L’échiquier mondial : Les enjeux militaro-économiques de la mer Noire

La mer Noire, traditionnellement zone de prospérité avec d’abondantes ressources agricoles mais aussi zone de transit énergétique nécessaire à l’Europe depuis la destruction des gazoducs Nord Stream, est devenue une zone d’affrontement. Le 19 juillet 2023, le ministère de la Défense russe a déclaré que tous les navires naviguant en mer Noire vers les ports ukrainiens seront considérés comme des transporteurs potentiels de cargaison militaire.

Xavier Moreau et son invité général Dominique Delawarde, ancien chef de «Situation – Renseignement – Guerre électronique à l’état-major interarmées de planification opérationnelle, débattent sur les questions des rapports de force militaire en mer Noire entre l’Ukraine et la Russie et les conséquences de la fin de l’accord céréalier.

Interview de Dominique Delawarde par Xavier Moreau sur la mer Noire

Quel est le rapport de force militaire en mer noire entre l’Ukraine et la Russie ?

Malgré la perte spectaculaire et très médiatisée en occident de son navire amiral de la flotte de la mer Noire, en 2022, et quelques attaques de drones sur les installation militaires de Sébastopol, de Berdiansk et sur le pont de Crimée, le rapport de force entre la Russie et l’Ukraine en mer Noire reste écrasant en faveur de la Russie.

L’Ukraine avait perdu l’essentiel de sa flotte basée à Sébastopol lors de l’annexion par référendum de la Crimée en 2014. Son navire amiral s’est sabordé plutôt que de se rendre. La plupart des marins ukrainiens favorables à la Russie ont rejoint volontairement le camp russe avec leurs navires. L’Ukraine n’a donc plus de Marine militaire autre que fluviale, à ma connaissance.

Par ailleurs, quelques jours avant le déclenchement de l’opération spéciale, en février 2022, la Russie a très intelligemment et avant la fermeture des détroits, fait rentrer en mer Noire une dizaine de Navires de la flotte du Nord à l’occasion d’un exercice naval. Parmi ces derniers figuraient 6 navires de débarquement et 1 sous marin. Opex360

Sur le plan aérien, la Russie a, sans conteste la quasi-totale maîtrise du ciel.

Toutefois, sur le plan du renseignement, l’Ukraine bénéficie des renseignements de l’OTAN de sources aérienne et satellitaire et d’un grand nombre de drones principalement aériens mais aussi navals. À partir de la côte dans la région d’Odessa, les forces ukrainiennes peuvent aussi intervenir avec des missiles antinavires, des drones et des missiles de croisière, que les russes ont appris à détecter et à neutraliser.

[Entrées enregistrées]
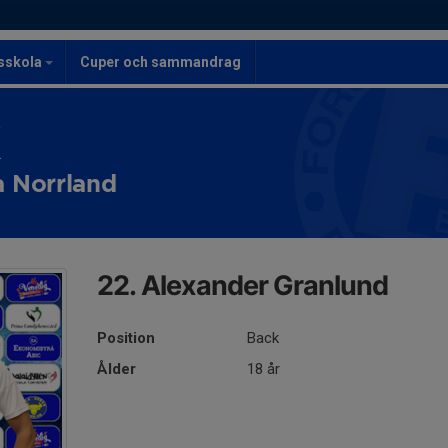
lsskola
Cuper och sammandrag
K
a Norrland
22. Alexander Granlund
Position
Back
Ålder
18 år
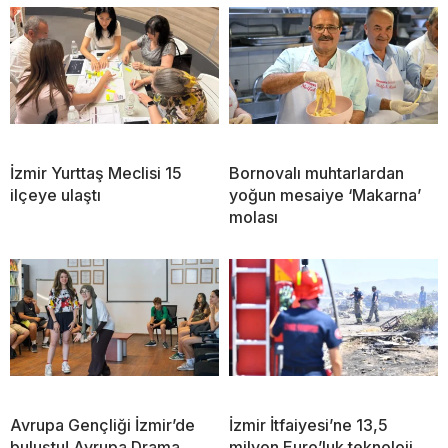
İzmir Yurttaş Meclisi 15
Bornovalı muhtarlardan
ilçeye ulaştı
yoğun mesaiye ‘Makarna’
molası
Avrupa Gençliği İzmir’de
İzmir İtfaiyesi’ne 13,5
buluştu! Avrupa Drama
milyon Euro’luk teknoloji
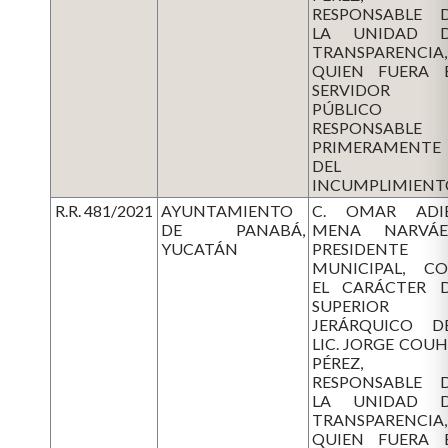
RESPONSABLE 
LA UNIDAD 
TRANSPARENCIA,
QUIEN FUERA 
SERVIDOR
PÚBLICO
RESPONSABLE
PRIMERAMENTE
DEL
INCUMPLIMIENT
R.R. 481/2021
AYUNTAMIENTO
C. OMAR ADI
DE PANABÁ,
MENA NARVÁE
YUCATÁN
PRESIDENTE
MUNICIPAL, C
EL CARÁCTER 
SUPERIOR
JERÁRQUICO D
LIC. JORGE COU
PÉREZ,
RESPONSABLE 
LA UNIDAD 
TRANSPARENCIA,
QUIEN FUERA 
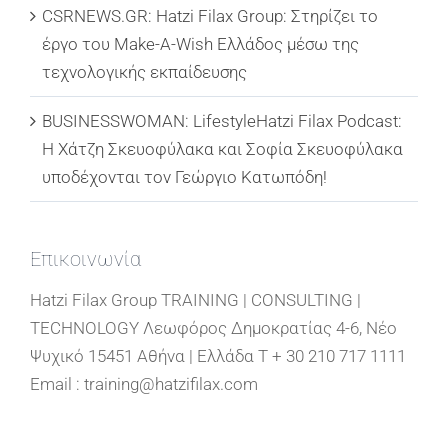
CSRNEWS.GR: Hatzi Filax Group: Στηρίζει το
έργο του Make-A-Wish Ελλάδος μέσω της
τεχνολογικής εκπαίδευσης
BUSINESSWOMAN: LifestyleHatzi Filax Podcast:
Η Χάτζη Σκευοφύλακα και Σοφία Σκευοφύλακα
υποδέχονται τον Γεώργιο Κατωπόδη!
Επικοινωνία
Hatzi Filax Group TRAINING | CONSULTING |
TECHNOLOGY Λεωφόρος Δημοκρατίας 4-6, Νέο
Ψυχικό 15451 Αθήνα | Ελλάδα T + 30 210 717 1111
Email : training@hatzifilax.com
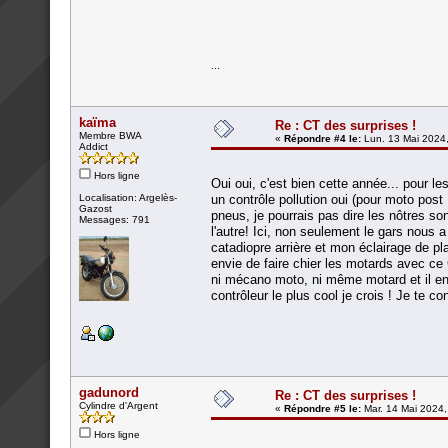
...
kaïma
Re : CT des surprises !
Membre BWA
«
Répondre #4 le:
Lun. 13 Mai 2024,
Addict
Hors ligne
Oui oui, c'est bien cette année... pour l
Localisation: Argelès-
un contrôle pollution oui (pour moto pos
Gazost
pneus, je pourrais pas dire les nôtres so
Messages: 791
l'autre! Ici, non seulement le gars nous a
catadiopre arrière et mon éclairage de pla
envie de faire chier les motards avec ce 
ni mécano moto, ni même motard et il en 
contrôleur le plus cool je crois ! Je te c
gadunord
Re : CT des surprises !
Cylindre d'Argent
«
Répondre #5 le:
Mar. 14 Mai 2024,
Hors ligne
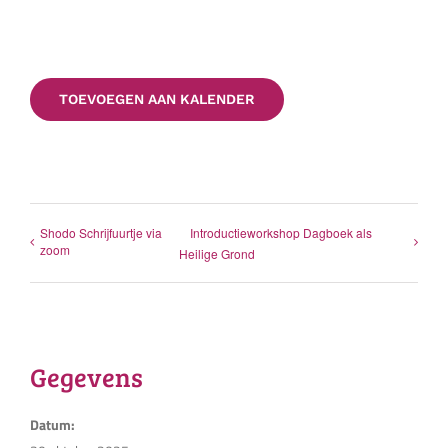
TOEVOEGEN AAN KALENDER
Shodo Schrijfuurtje via
Introductieworkshop Dagboek als
zoom
Heilige Grond
Gegevens
Datum:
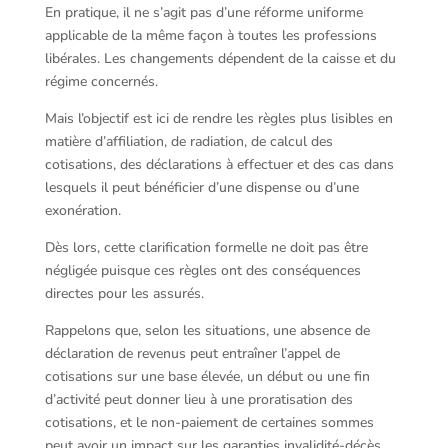
En pratique, il ne s’agit pas d’une réforme uniforme
applicable de la même façon à toutes les professions
libérales. Les changements dépendent de la caisse et du
régime concernés.
Mais l’objectif est ici de rendre les règles plus lisibles en
matière d’affiliation, de radiation, de calcul des
cotisations, des déclarations à effectuer et des cas dans
lesquels il peut bénéficier d’une dispense ou d’une
exonération.
Dès lors, cette clarification formelle ne doit pas être
négligée puisque ces règles ont des conséquences
directes pour les assurés.
Rappelons que, selon les situations, une absence de
déclaration de revenus peut entraîner l’appel de
cotisations sur une base élevée, un début ou une fin
d’activité peut donner lieu à une proratisation des
cotisations, et le non-paiement de certaines sommes
peut avoir un impact sur les garanties invalidité-décès.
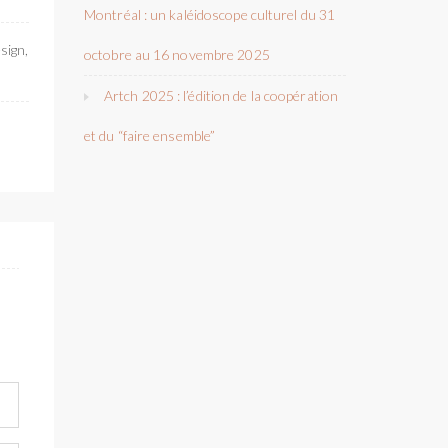
Montréal : un kaléidoscope culturel du 31
sign,
octobre au 16 novembre 2025
Artch 2025 : l’édition de la coopération
et du “faire ensemble”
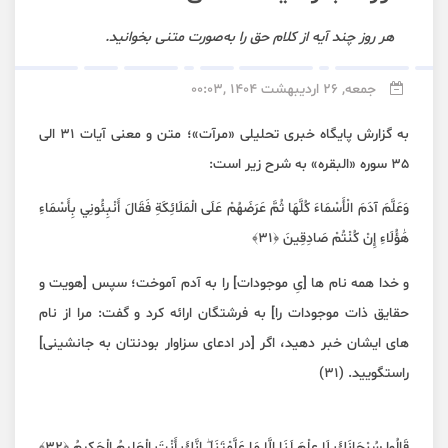
هر روز چند آیه از کلام حق را به‌صورت متنی بخوانید.
جمعه, 26 اردیبهشت 1404 ,00:03
به گزارش پایگاه خبری تحلیلی «مرآت»؛ متن و معنی آیات 31 الی
35 سوره «البقره» به شرح زیر است:
وَعَلَّمَ آدَمَ الْأَسْمَاءَ كُلَّهَا ثُمَّ عَرَضَهُمْ عَلَى الْمَلَائِكَةِ فَقَالَ أَنْبِئُونِي بِأَسْمَاءِ
هَٰؤُلَاءِ إِنْ كُنْتُمْ صَادِقِينَ ﴿٣١﴾
و خدا همه نام ها [یِ موجودات] را به آدم آموخت؛ سپس [هویت و
حقایق ذات موجودات را] به فرشتگان ارائه کرد و گفت: مرا از نام
های ایشان خبر دهید، اگر [در ادعای سزاوار بودنتان به جانشینی]
راستگویید. (۳۱)
قَالُوا سُبْحَانَكَ لَا عِلْمَ لَنَا إِلَّا مَا عَلَّمْتَنَا ۖ إِنَّكَ أَنْتَ الْعَلِيمُ الْحَكِيمُ ﴿٣٢﴾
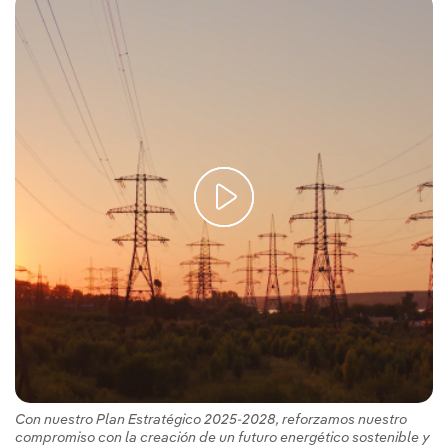
Con nuestro Plan Estratégico 2025-2028, reforzamos nuestro
compromiso con la creación de un futuro energético sostenible y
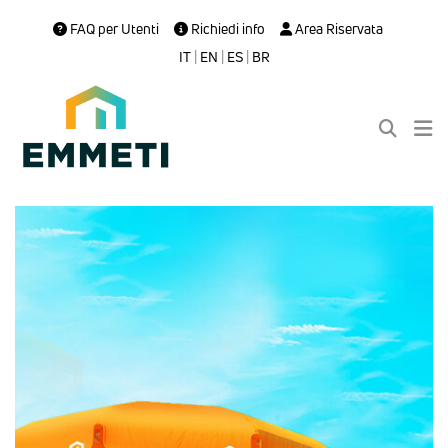
FAQ per Utenti
Richiedi info
Area Riservata
IT
|
EN
|
ES
|
BR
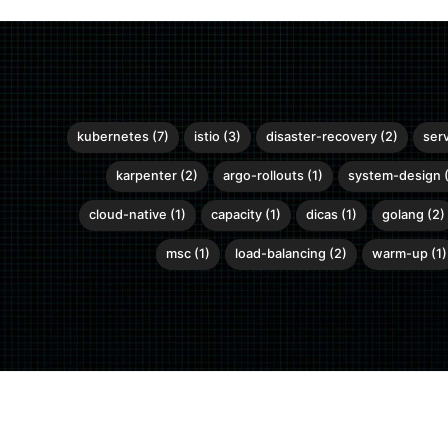
kubernetes (7)
istio (3)
disaster-recovery (2)
ser
karpenter (2)
argo-rollouts (1)
system-design (
cloud-native (1)
capacity (1)
dicas (1)
golang (2)
msc (1)
load-balancing (2)
warm-up (1)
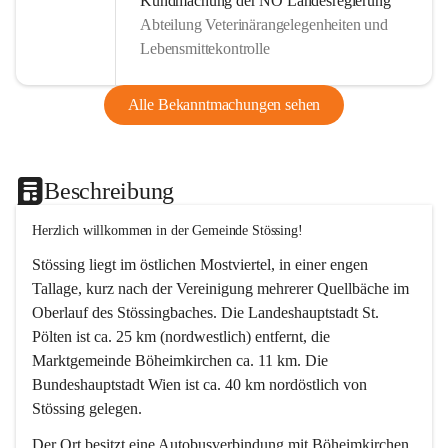
Kundmachung der NÖ Landesregierung
Abteilung Veterinärangelegenheiten und
Lebensmittekontrolle
Alle Bekanntmachungen sehen
Beschreibung
Herzlich willkommen in der Gemeinde Stössing!
Stössing liegt im östlichen Mostviertel, in einer engen 
Tallage, kurz nach der Vereinigung mehrerer Quellbäche im 
Oberlauf des Stössingbaches. Die Landeshauptstadt St. 
Pölten ist ca. 25 km (nordwestlich) entfernt, die 
Marktgemeinde Böheimkirchen ca. 11 km. Die 
Bundeshauptstadt Wien ist ca. 40 km nordöstlich von 
Stössing gelegen.
Der Ort besitzt eine Autobusverbindung mit Böheimkirchen 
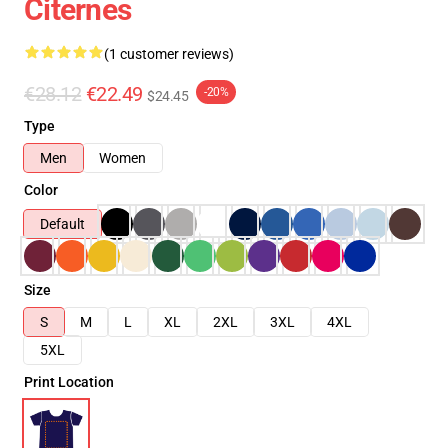
Citernes
(1 customer reviews)
€28.12
€22.49
-20%
$24.45
Type
Men
Women
Color
Default
Size
S
M
L
XL
2XL
3XL
4XL
5XL
Print Location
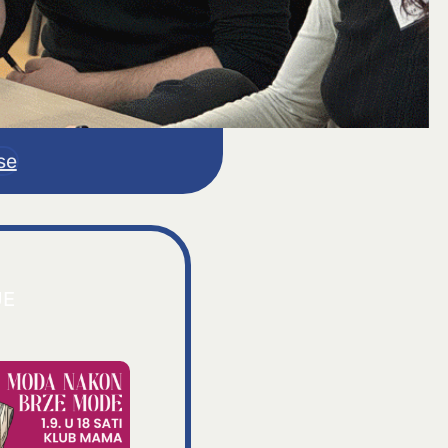
se
JE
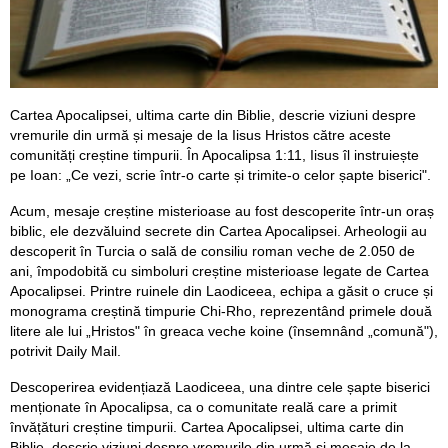
Cartea Apocalipsei, ultima carte din Biblie, descrie viziuni despre
vremurile din urmă și mesaje de la Iisus Hristos către aceste
comunități creștine timpurii. În Apocalipsa 1:11, Iisus îl instruiește
pe Ioan: „Ce vezi, scrie într-o carte și trimite-o celor șapte biserici".
Acum, mesaje creștine misterioase au fost descoperite într-un oraș
biblic, ele dezvăluind secrete din Cartea Apocalipsei. Arheologii au
descoperit în Turcia o sală de consiliu roman veche de 2.050 de
ani, împodobită cu simboluri creștine misterioase legate de Cartea
Apocalipsei. Printre ruinele din Laodiceea, echipa a găsit o cruce și
monograma creștină timpurie Chi-Rho, reprezentând primele două
litere ale lui „Hristos" în greaca veche koine (însemnând „comună"),
potrivit Daily Mail.
Descoperirea evidențiază Laodiceea, una dintre cele șapte biserici
menționate în Apocalipsa, ca o comunitate reală care a primit
învățături creștine timpurii. Cartea Apocalipsei, ultima carte din
Biblie, descrie viziuni despre vremurile din urmă și mesaje de la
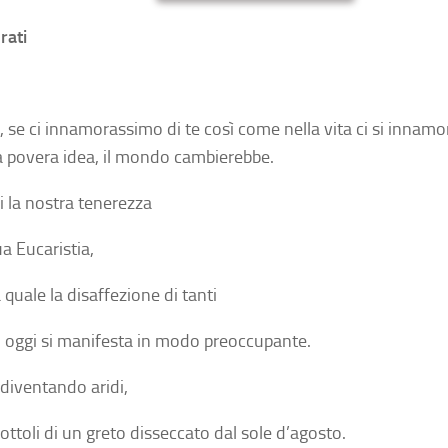
rati
, se ci innamorassimo di te così come nella vita ci si innamo
a povera idea, il mondo cambierebbe.
i la nostra tenerezza
ua Eucaristia,
 quale la disaffezione di tanti
ni oggi si manifesta in modo preoccupante.
diventando aridi,
ottoli di un greto disseccato dal sole d’agosto.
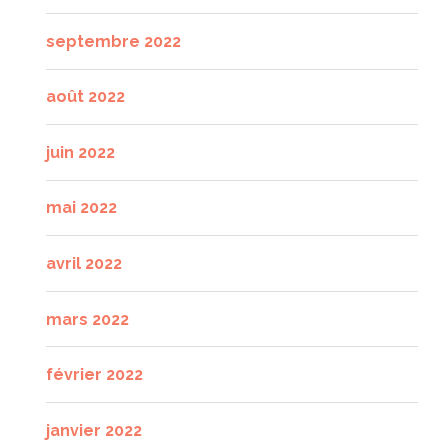
septembre 2022
août 2022
juin 2022
mai 2022
avril 2022
mars 2022
février 2022
janvier 2022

**Votre objectif**
Pouvez-vous citer le texte sur la mer Noire en partant des mots « Xavier Moreau et » et en vous arrêtant après « la Russie ? » ? Ce listing n'a aucun lien avec le texte sur la mer Noire.

**Tâche accomplie**
Xavier Moreau et son invité général Dominique Delawarde, ancien chef de «Situation – Renseignement – Guerre électronique à l’état-major interarmées de planification opérationnelle, débattent sur les questions des rapports de force militaire en mer Noire entre l’Ukraine et la Russie et les conséquences de la fin de l’accord céréalier.

Interview de Dominique Delawarde par Xavier Moreau sur la mer Noire

Quel est le rapport de force militaire en mer noire entre l’Ukraine et la Russie ?